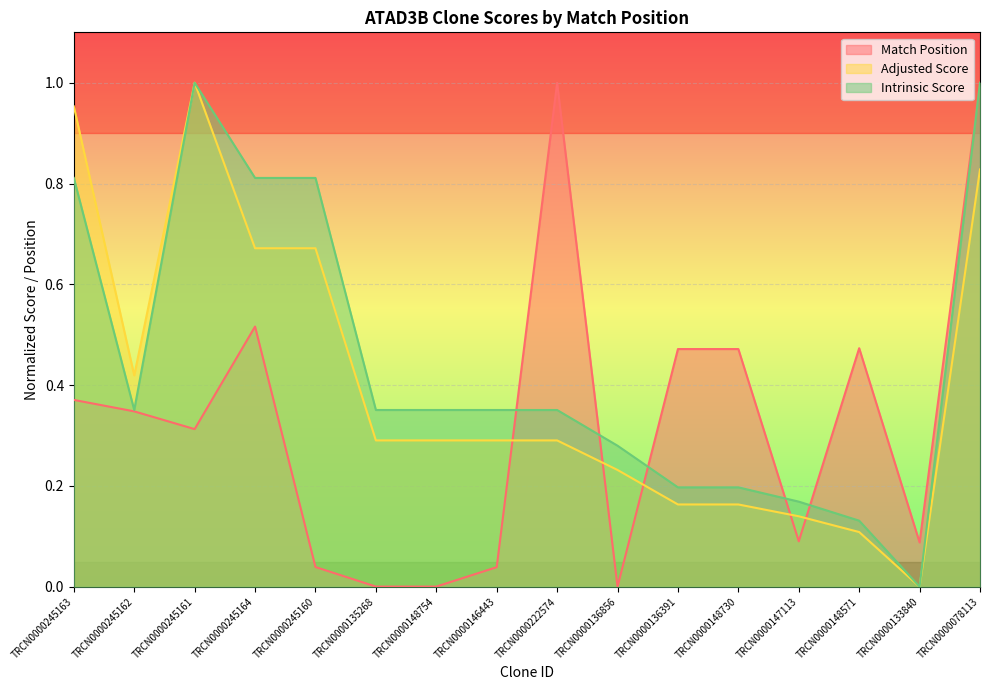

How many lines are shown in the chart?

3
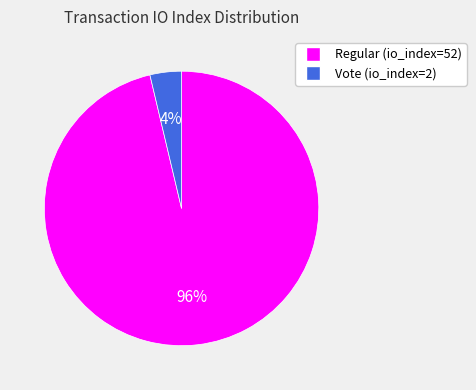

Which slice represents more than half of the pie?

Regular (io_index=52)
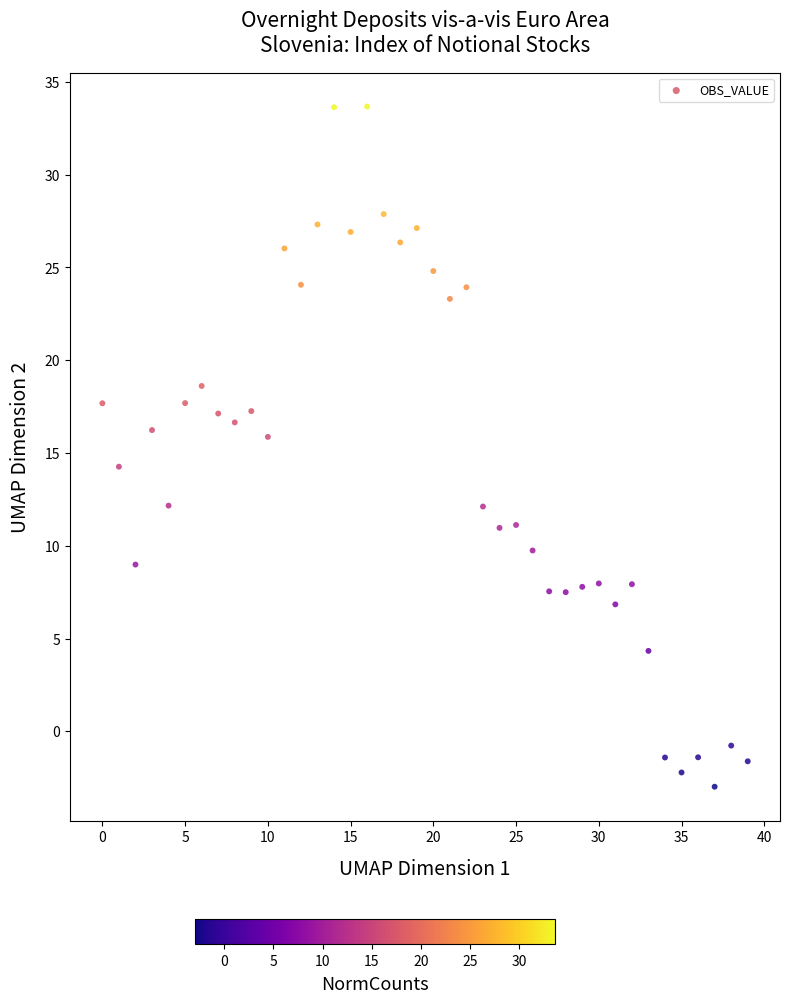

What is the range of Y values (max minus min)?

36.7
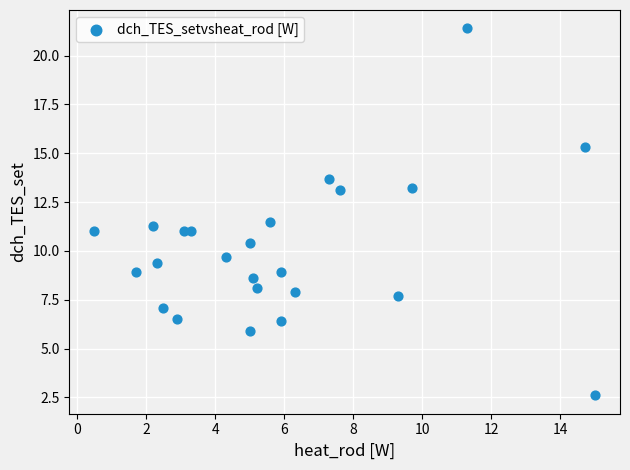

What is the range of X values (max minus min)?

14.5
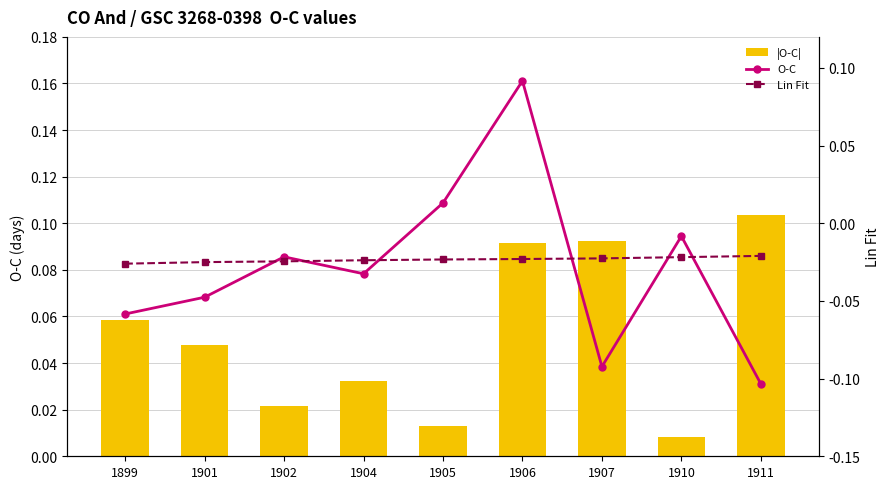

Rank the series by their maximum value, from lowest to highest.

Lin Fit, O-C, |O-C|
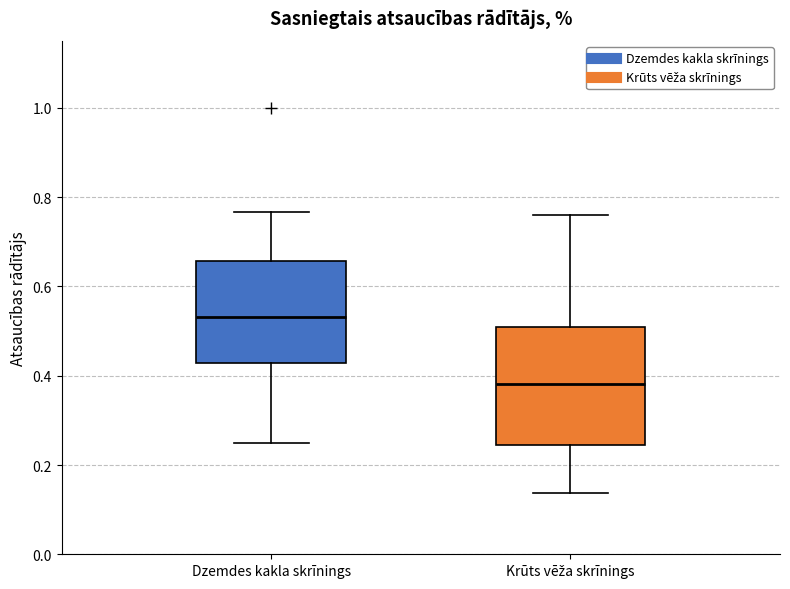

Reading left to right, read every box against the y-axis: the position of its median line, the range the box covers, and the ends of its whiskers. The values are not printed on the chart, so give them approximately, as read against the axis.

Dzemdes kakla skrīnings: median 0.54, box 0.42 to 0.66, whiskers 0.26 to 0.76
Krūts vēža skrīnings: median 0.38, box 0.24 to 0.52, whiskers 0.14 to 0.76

•••••

- [Exercise aim] Starting at the line that contains "Dzemdes kakla skrīnings: median" and continuing through the end of the records, rewrite those lines as a numbered list, skipping any blank lines.

- [Expected output]
1. Dzemdes kakla skrīnings: median 0.54, box 0.42 to 0.66, whiskers 0.26 to 0.76
2. Krūts vēža skrīnings: median 0.38, box 0.24 to 0.52, whiskers 0.14 to 0.76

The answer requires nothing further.